Помню, как по поводу выпуска первого номера «Записок мечтателей» Муля Алянский в начале октября 1919 года устроил у себя на Троицкой улице вечеринку. Присутствовали Блок, Белый, голодный и страдающий одышкой Пяст, Зоргенфрей, кажется Иванов-Разумник, Оленька Глебова-Судейкина[20], еще человек пять…
Муля Алянский собственноручно состряпал громадный форшмак из мерзлой картошки лилового цвета; вместо селедки он размочил в воде вяленую воблу, мяса же не достал вовсе. Форшмак тем не менее удался на славу (последний форшмак, съеденный мною в России), хотя и вышел настолько соленым, что под него можно было выпить небольшое озеро. Муля Алянский «расшибся в доску» и выставил три бутылки аптечного спирта, который и заменил нам озеро, а также и быстро угасавшую печурку, называемую «буржуйкой». Произносились речи, читались стихи (стихи Белого были написаны на синей оберточной бумаге), потом говорили все разом, и наконец случилось так, что почти все заночевали у Алянского, расположившись, не раздеваясь, кто где смог — в столовой на диване, на полу, на составленных стульях, а в спальной, отдельно — Оленька Глебова-Судейкина, на хозяйской кровати. Сон был крепок, от запретного спирта не осталось ни капли, и, когда ближе к утру в сон ворвался стук, проснулись только Алянский и я, так как мы спали в ближайшей к входным дверям комнате. Мы сразу поняли, что двери придется отворить непременно.

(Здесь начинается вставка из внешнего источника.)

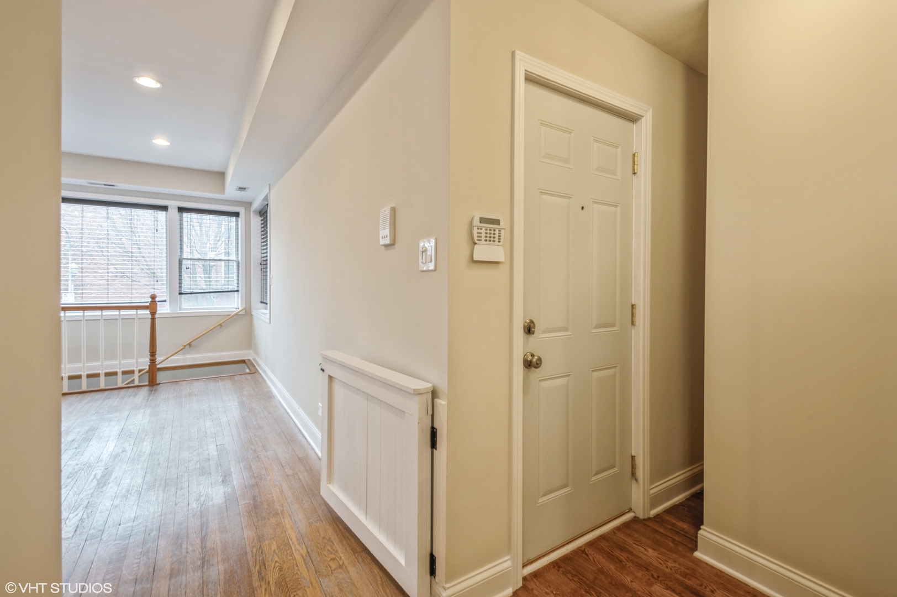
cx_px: 448
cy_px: 298
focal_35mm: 15
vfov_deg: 77.2
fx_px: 373
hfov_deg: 100.4
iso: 100
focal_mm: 10
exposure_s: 1/4
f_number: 11
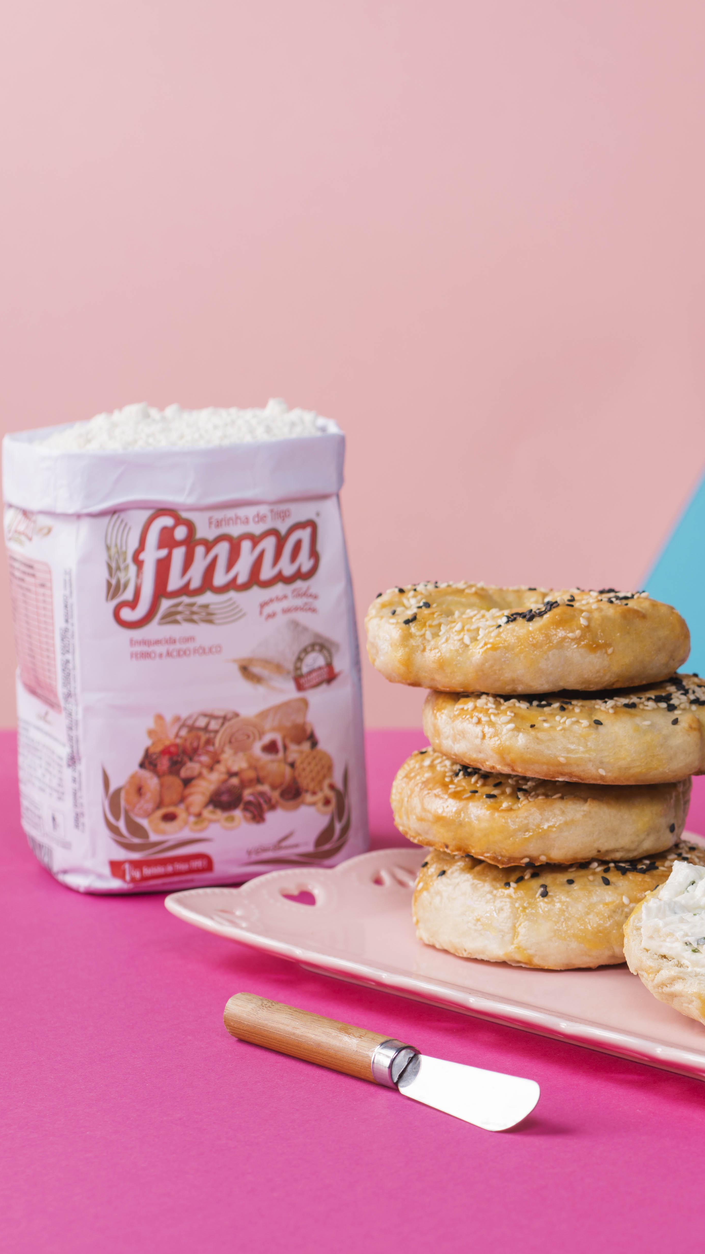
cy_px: 625
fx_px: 4453
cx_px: 810
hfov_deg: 9.0
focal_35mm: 134
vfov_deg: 16.0
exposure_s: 1/125
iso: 100
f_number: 6.7
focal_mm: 85
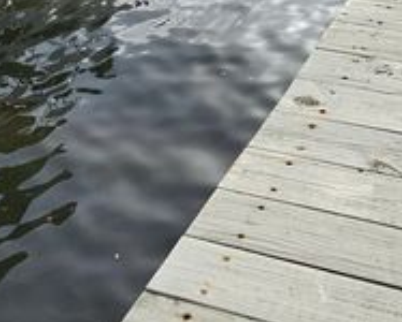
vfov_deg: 17.1
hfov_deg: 23.7
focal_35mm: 80
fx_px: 953
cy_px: -178
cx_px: 284
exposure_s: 1/3126
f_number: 1.8
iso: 50
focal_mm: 5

— Братская могила! — сказал вошедший комиссар, бросая на стол портфель. — Открыли бы форточку, что ли… Документы в порядке?
Комиссар звенел, бренчал и звякал, несмотря на отсутствие шпор и шапки (кобура не в счет, кобура — до ужаса молчаливая вещь). Комиссар звенел и брякал всем своим существом. Топтались милиционеры.

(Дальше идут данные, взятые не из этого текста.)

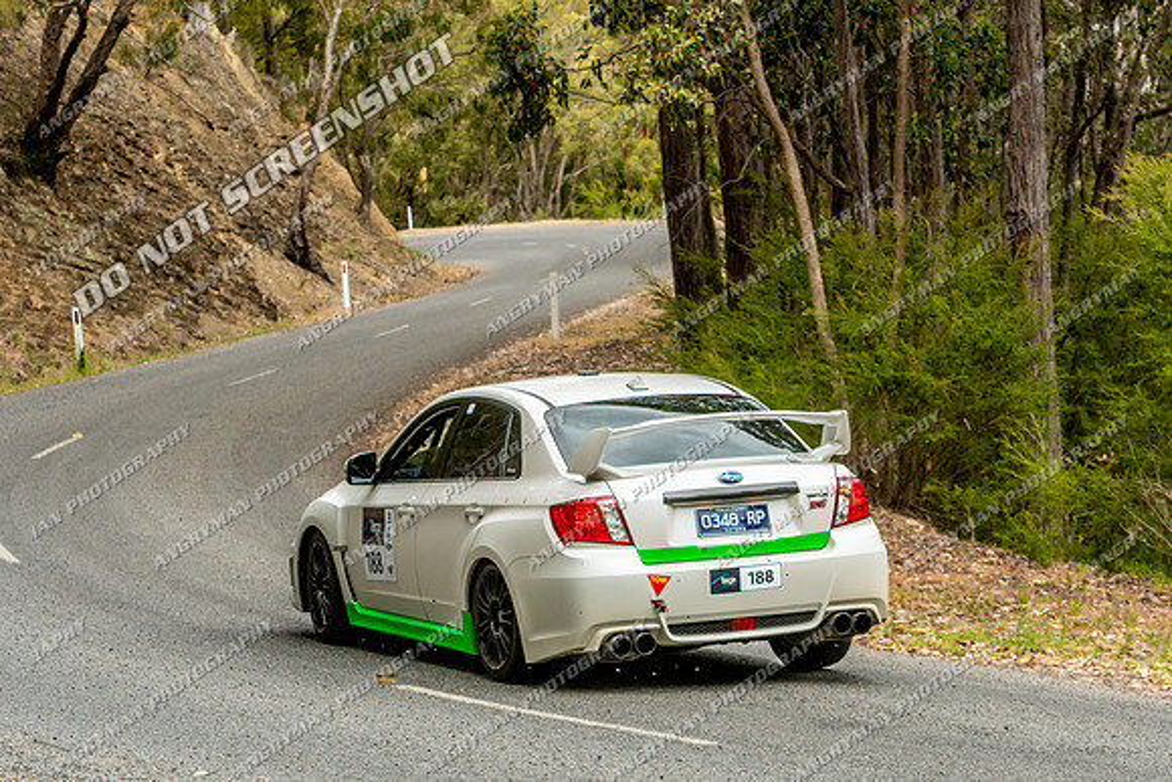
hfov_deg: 17.1
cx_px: 586
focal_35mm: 120
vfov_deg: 11.4
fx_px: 3907
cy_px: 391
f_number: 4.5
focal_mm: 80
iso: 250
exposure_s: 1/1250
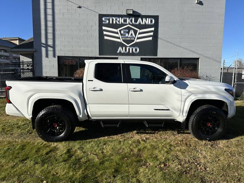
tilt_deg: -5.0
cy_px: 92
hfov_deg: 71.6
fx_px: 169
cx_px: 122
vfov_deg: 56.8
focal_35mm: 24
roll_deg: -0.3
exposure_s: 1/5525
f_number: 1.78
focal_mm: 6.86
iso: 80
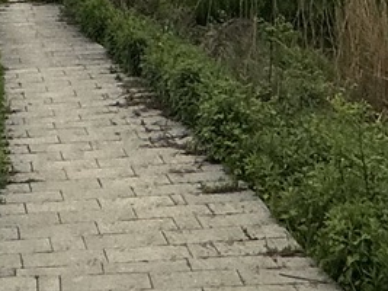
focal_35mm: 105
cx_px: 32
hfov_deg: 18.4
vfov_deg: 11.4
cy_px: -436
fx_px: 1176
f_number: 2.2
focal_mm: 2.22
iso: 40
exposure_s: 1/274
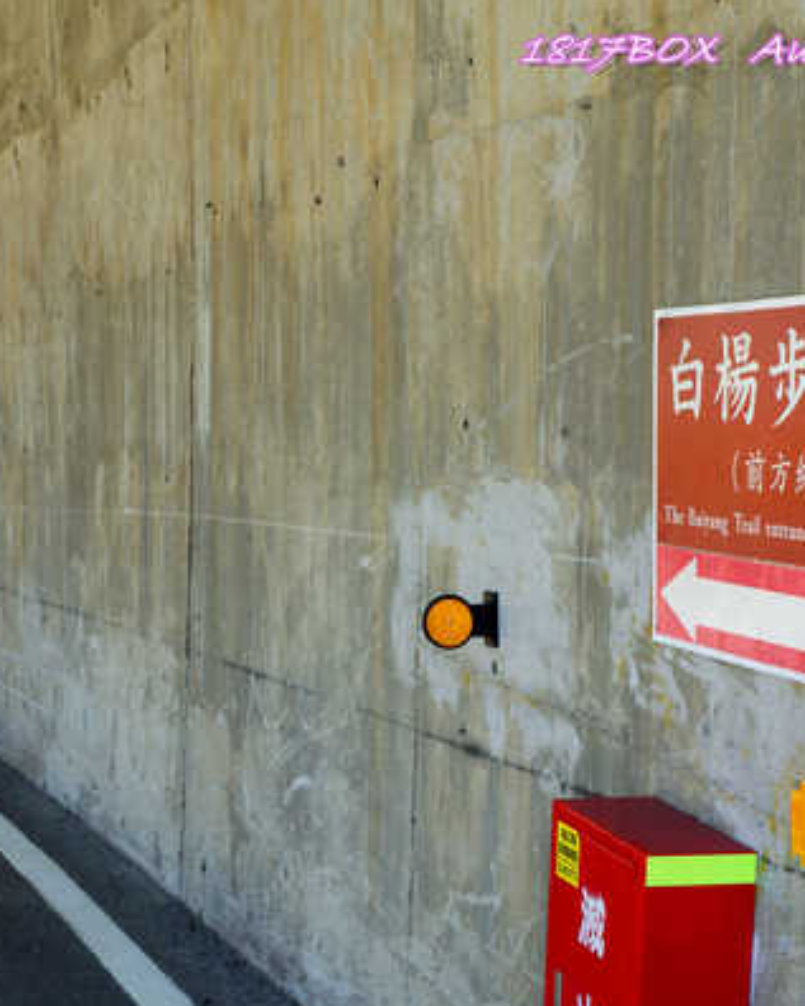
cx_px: 277
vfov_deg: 29.6
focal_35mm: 64
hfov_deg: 23.8
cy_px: 506
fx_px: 1905
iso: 100
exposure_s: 1/90
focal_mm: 30
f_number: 4.5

— Не шумите, товарищи, — произнес Алянский, — там спит Александр Блок.
— Деталь! — ответил комиссар. — Который Блок, настоящий?
— Стопроцентный!
Комиссар осторожно заглянул в соседнюю комнату:
— Этот?
Алянский кивнул головой. Комиссар взял со стула звенящий портфель, смял его, привел к молчанию и, шепнув Алянскому с улыбкой «хрен с вами!», вышел на цыпочках, уводя с собой милиционеров…
Откуда, из каких социальных слоев вышел этот устрашающий «фатальный» ночной комиссар в кожанке? Знал ли он имя Блока только понаслышке, так же как имя Максима Горького, встретив которого, несомненно, встал бы «во фронт»? Или он слышал от соседки портняшки плаксивый рассказ о Катьке, сгоревшей при первой вспышке «мирового пожара»? Или, как и мы все, прочел он в последнем классе «городского училища» «Незнакомку»? Не думаю… Его ржавые волосы, кожаная, казавшаяся клеенчатой фуражка и его снисходительная улыбка, смешанная с презрением (к «интеллигентам»), запомнились у меня до сих пор.